6.4. Validation method

In order to fairly test Filip, I entered it in the third CAFA competition, where it could be independently assessed by other researchers. In CAFA, each researcher can enter up to three methods, so I tested Filip by entering DcGO alone, and DcGO plus Filip, so that I could compare their performances.

6.4.1. Test set: CAFA3

After initial development, I entered DcGO only, and Filip-plus-DcGO into the CAFA3 competition in order to test Filip on an unseen dataset.

This meant that I did not download the CAFA3 ground-truth, as this analysis was done by the CAFA3 team, but only the CAFA3 targets, these continue to be available through the CAFA website.

Again, I used only the human targets (file target.9606.fasta). This is again a FASTA file, with the same format as for CAFA2, this time containing 20197 targets proteins.

6.4.2. Filip inputs for validation

As previously described, three types of input are needed for Filip:

  1. Protein function predictions

  2. Normalised gene expression data.

  3. A map from gene expression samples to Uberon tissues.

I described the gene expression data and metadata for (2) and (3) used for validation in the previous section.

6.4.2.1. Creating protein function predictions (DcGO)

I used DcGO as a test since I knew that it’s structure-centric prediction method didn’t include any gene expression information.

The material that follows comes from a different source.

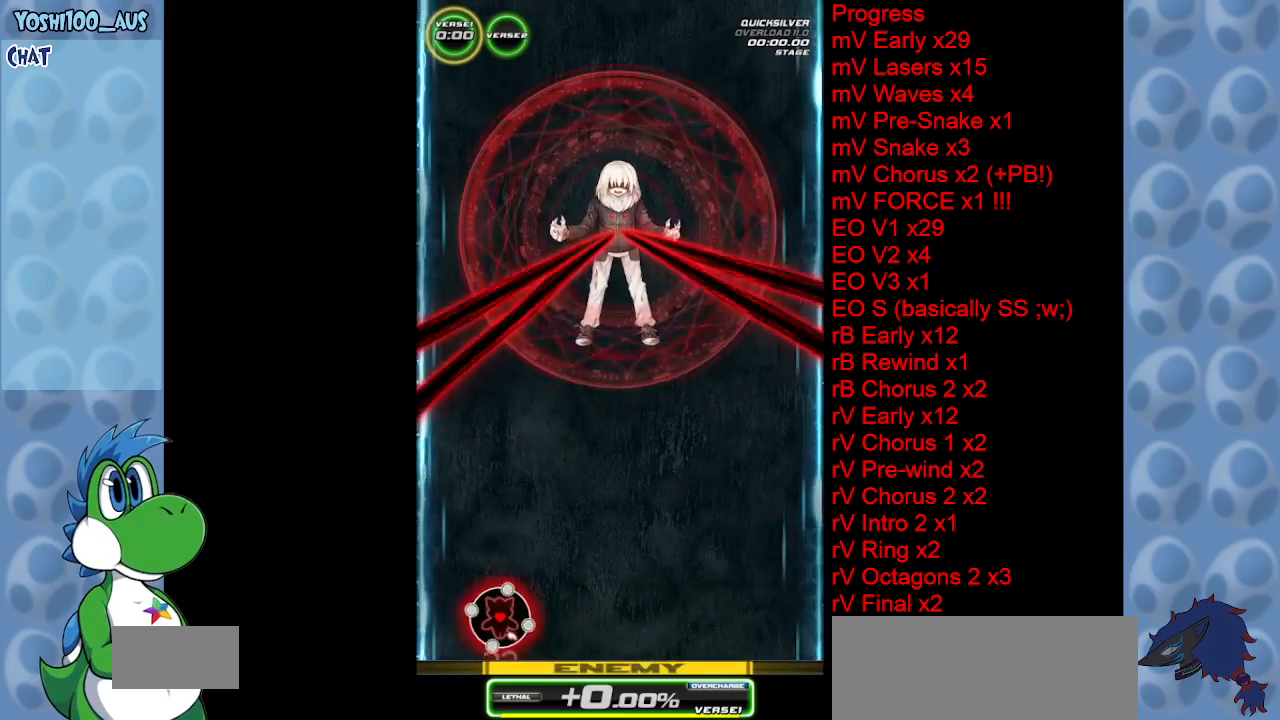
{"keys": ["right"], "events": [[17, "right", "down"]]}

To create the input to DcGO, I used:

The script to create the UniprotKB IDs is available here, to create the input for DcGO is here. Then, to create the DcGO-only entry, I used the DcGOR library[219] (the dcAlgoPredictMain function).

import pandas as pd 
from myst_nb import glue

# TODO: Make drop-down. Glue table.
dcgo_predictions = pd.read_csv('data/created/dcgo_submission.txt', sep='\t', skiprows=4, index_col=0, header=None)
dcgo_predictions.drop('END', inplace=True)
dcgo_predictions.columns = ['phenotype', 'confidence']
dcgo_predictions.index.rename('protein', inplace=True)
glue('dcgo-predictions-view', dcgo_predictions.head())
glue('dcgo-cafa2-predictions', len(dcgo_predictions.index), display=False)
glue('dcgo-cafa2-proteins', len(dcgo_predictions.index.unique()), display=False)
glue('dcgo-cafa2-phenotypes', len(dcgo_predictions.phenotype.unique()), display=False)

The DcGO predictions contain only 15192949 of 20257 proteins and 15749 phenotype terms (all of which are GO terms).

6.4.3. Running Filip

I used an early version of ontolopy to map between uberon tissues and phenotypes. I describe this process in detail in Section 7.5: for CAFA3, I used phenotypes present in DcGO predictions as targets, and looked for mappings only including Uberon terms (not Cell Ontology terms).

The cut-off was chosen by plotting the distribution of TPM expression and choosing a value below which there appeared to be little noise (50 TPM) between biological and technical replicates.

6.4.4. Validation Methodology

This confidence score allows for a range of possible sets of predictions, depending on the threshold parameter \(\tau\). Precision (the proportion of selected items that are relevant), and recall (the proportion of relevant items that are selected) are defined in terms of true positives \(t_p\), false positives \(f_p\), and false negatives \(f_n\):

\(precision = p = \frac{t_p}{t_p + f_p}\)

\(recall = r = \frac{t_p}{t_p + f_n}\)

Precision-recall curves are generally used to validate a predictors performance, but the \(F_1\) measure combines these into a single measure of performance:

\(F_1 = 2 \frac{precision \cdot recall}{precision + recall}\)

Since the precision and recall will be different for any \(\tau\), the \(F_{max}\) score is the maximum possible \(F_1\) for any value of \(\tau\).

CAFA validation can either be term-centric or protein-centric. For each option, submissions are assessed per species and for wholly unknown and partially known genes separately.

6.4.4.1. Limitations of validation method

There is no penalty for making a broad guess, or reward for making a precise one. This is one of the reasons that the naive method does so well: for example it is not penalised for guessing that the root term of the GO BPO ontology Biological Process is related to every gene.

Due to the nature of the validation set, it’s possible that the best-scoring CAFA methods simply predict which associations are likely to be discovered soon (i.e. associations to genes people are currently studying, which is well-predicted by genes that have recently been studied).